I'd probably gone for a very pared-down lexer.

There are plenty of parsers already written. But the point was that this is part of the start-up, so I wanted to do it with just standard Unix tools + jq.

Bulb

@cvi said in Regex confessions/regex challenge:

Specifically because of the strings -and escapes in the strings-

Strings are easy with regex. They are a quote, then sequence of either non-special character, or backslash followed by anything, then closing quote. Which is just this simple regex: "([^"\\]|\\.)"

… also the thing would have been simpler if sed had non-greedy Kleene star, but it does not.

dkf

@Bulb said in Regex confessions/regex challenge:

@cvi said in Regex confessions/regex challenge:

I'd probably gone for a very pared-down lexer.

There are plenty of parsers already written. But the point was that this is part of the start-up, so I wanted to do it with just standard Unix tools + jq.

If I was in your position, I'd probably make some assumptions about what sorts of comments and strings are in use so that simple REs could be used. Generality is often much more difficult to achieve.
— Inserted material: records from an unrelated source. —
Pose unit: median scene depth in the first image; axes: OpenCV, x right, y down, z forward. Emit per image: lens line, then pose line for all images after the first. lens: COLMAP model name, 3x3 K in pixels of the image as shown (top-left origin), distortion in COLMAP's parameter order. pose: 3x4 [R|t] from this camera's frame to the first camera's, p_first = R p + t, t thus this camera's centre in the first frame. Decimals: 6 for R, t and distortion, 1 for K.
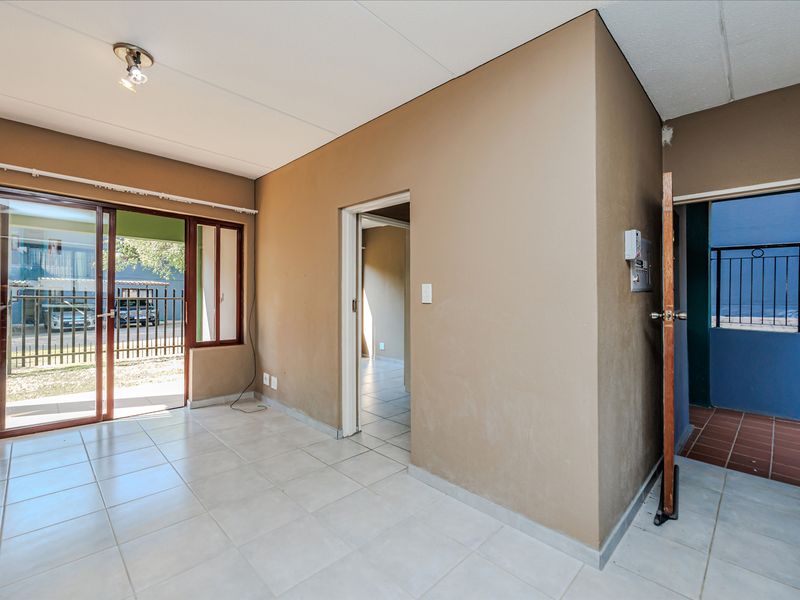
lens RADIAL K [[353.3, 0, 401.4], [0, 353.3, 289.8], [0, 0, 1]] dist [0.001150, -0.001024]
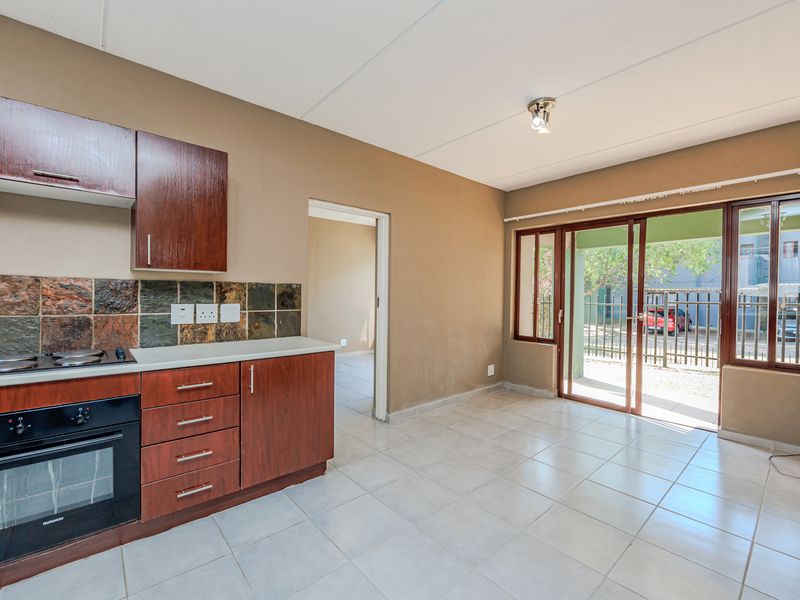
lens RADIAL K [[353.3, 0, 388.9], [0, 353.3, 293.3], [0, 0, 1]] dist [0.001150, -0.001024]
pose [[-0.071781, -0.021117, -0.997197, 0.302986], [0.012115, 0.999684, -0.022042, 0.011080], [0.997347, -0.013663, -0.071502, 0.314560]]
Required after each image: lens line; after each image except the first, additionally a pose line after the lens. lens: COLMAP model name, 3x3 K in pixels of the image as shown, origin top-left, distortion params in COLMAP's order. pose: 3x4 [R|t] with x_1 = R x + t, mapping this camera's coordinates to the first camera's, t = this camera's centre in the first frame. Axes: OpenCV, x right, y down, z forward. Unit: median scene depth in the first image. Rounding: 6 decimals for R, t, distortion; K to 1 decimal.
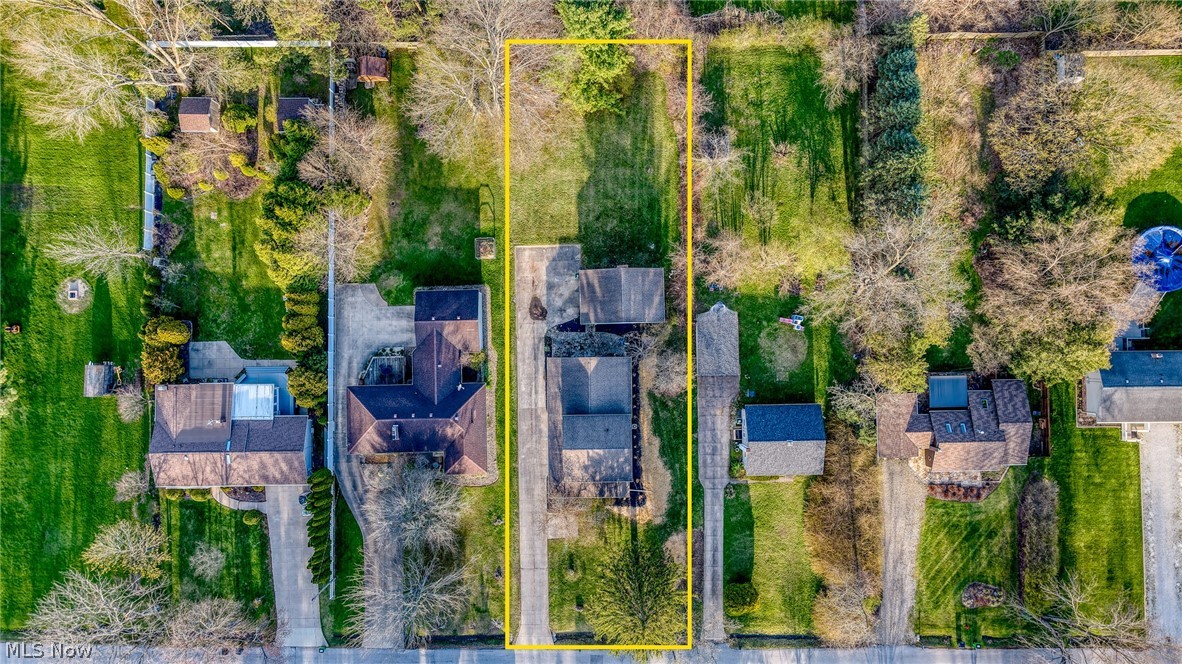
lens RADIAL K [[818.5, 0, 589.8], [0, 818.5, 337.7], [0, 0, 1]] dist [-0.002570, -0.002801]
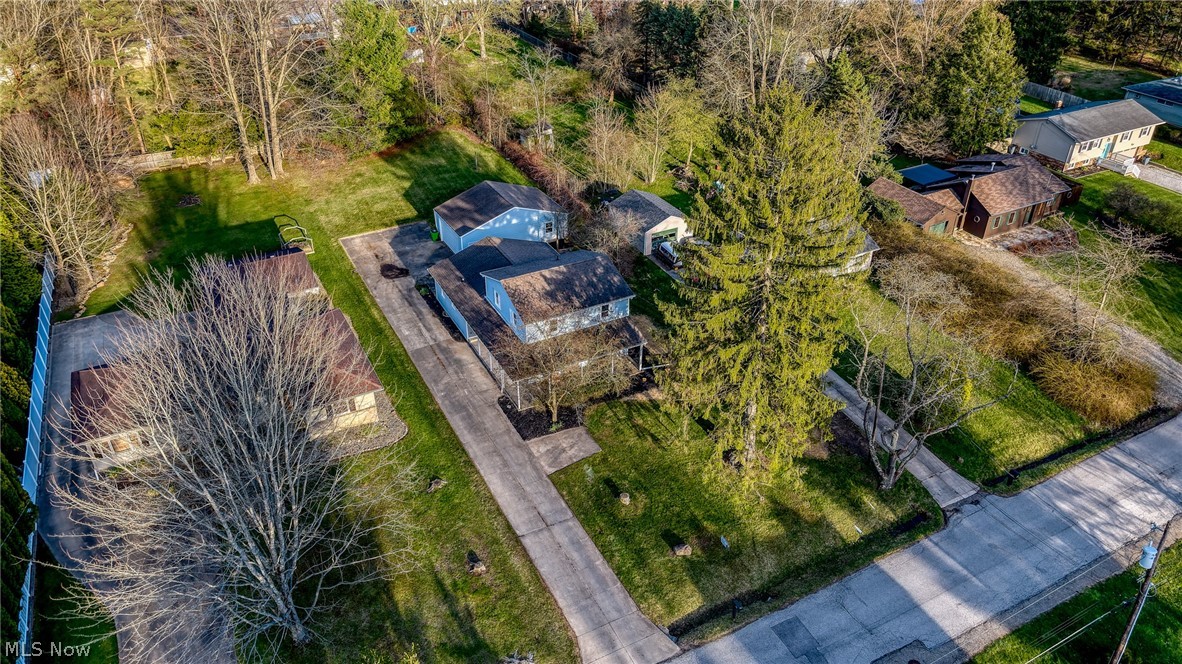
lens RADIAL K [[818.5, 0, 589.8], [0, 818.5, 337.7], [0, 0, 1]] dist [-0.002570, -0.002801]
pose [[0.892074, -0.251284, 0.375580, -0.186227], [0.451707, 0.519472, -0.725334, 0.555003], [-0.012839, 0.816704, 0.576915, 0.653653]]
More specifically, if you can assume that all comments are on lines by themselves and have at most only whitespace before the start of the // starter and always proceed to the end of the line, they're very easy to filter. It's getting block comments right or allowing starting at arbitrary locations when you get into the nasty cases. JSONC's support for multiple comment styles looks like something slapped in by someone who is used to commenting in C and/or C++ and who hasn't thought about the consequences for parsers at all.

HardwareGeek

@dkf said in Regex confessions/regex challenge:

hasn't thought ... at all.

Gribnit

@Bulb said in Regex confessions/regex challenge:

Kleene star

Don't we have a "no correct terms" policy? For those who are offended to their very core, like myself, he's talking about a Nathan Hale.

cvi

@dkf said in Regex confessions/regex challenge:

It's getting block comments right or allowing starting at arbitrary locations when you get into the nasty cases.
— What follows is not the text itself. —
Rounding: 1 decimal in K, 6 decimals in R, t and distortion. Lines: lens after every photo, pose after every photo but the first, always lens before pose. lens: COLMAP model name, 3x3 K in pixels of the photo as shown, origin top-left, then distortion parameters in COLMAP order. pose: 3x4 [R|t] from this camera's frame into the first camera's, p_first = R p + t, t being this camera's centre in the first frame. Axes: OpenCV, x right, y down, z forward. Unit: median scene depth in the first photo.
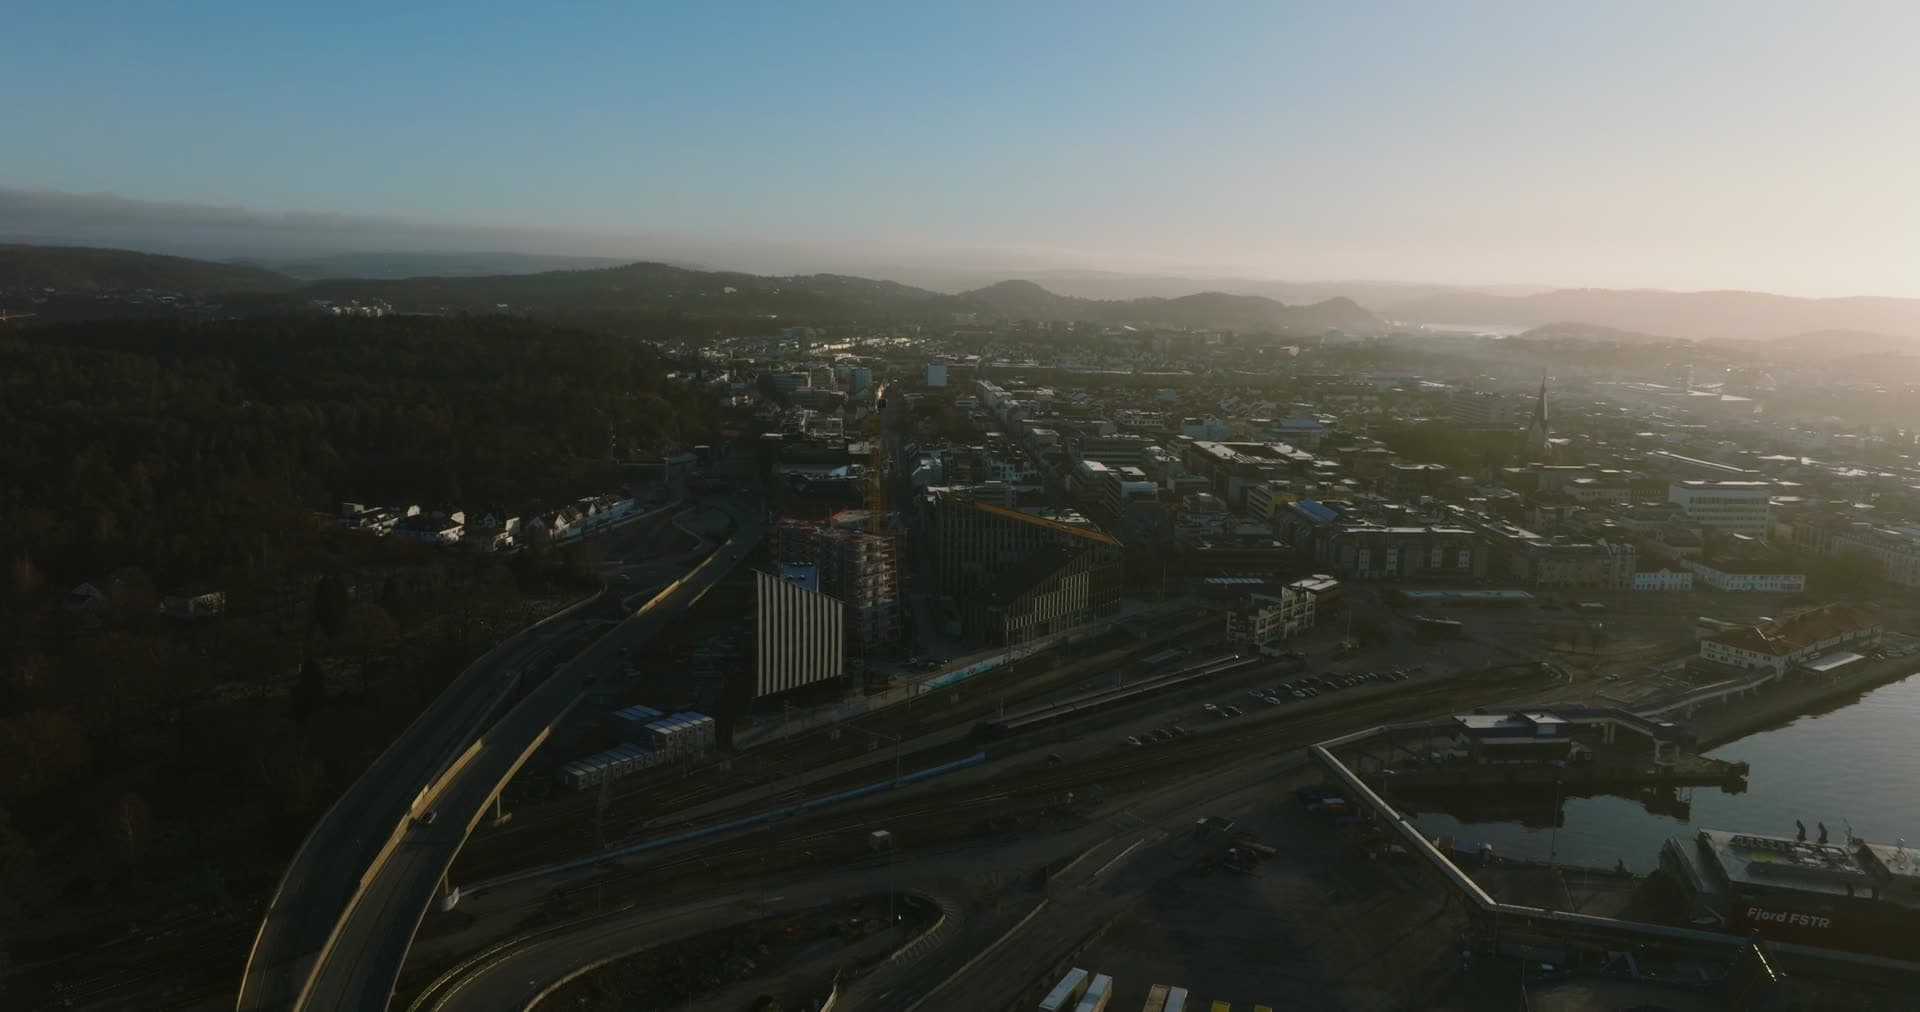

Eh. I mean, it's not exactly rocket science either. Making comments easily strippable by regex would be quite far down my list of priorities, definitively after general usability concerns.

Bulb

@dkf said in Regex confessions/regex challenge:

If I was in your position, I'd probably make some assumptions about what sorts of comments and strings are in use so that simple REs could be used. Generality is often much more difficult to achieve.

It would come back wasting a couple of my hours a year down the road when I'd forget which limitations it has. And generality turned out not to be that much more difficult in this case anyway—only strings can hide a comment start sequence, and there is only one style of strings here.

More specifically, if you can assume that all comments are on lines by themselves and have at most only whitespace before the start of the // starter and always proceed to the end of the line, they're very easy to filter.

That was the first version. Then I decided the risk of someone (either me when I forget, or someone else who starts to use the feature) adding a different one is too high.

It's getting block comments right or allowing starting at arbitrary locations when you get into the nasty cases. JSONC's support for multiple comment styles looks like something slapped in by someone who is used to commenting in C and/or C++ and who hasn't thought about the consequences for parsers at all.

For parsers, newlines are not significant except for terminating C++-style comments.

… hm, I realized one more case I missed—multiple C-style comments on one line. A t0 after the first line should fix that.

dkf

@Bulb Yes; you don't have to deal with either multiple string styles or multi-line strings. This isn't YAML after all...

Bulb

@dkf If it was yaml, all parsers would already support comm … but there wouldn't be any easy to install, standardish parser usable from shell.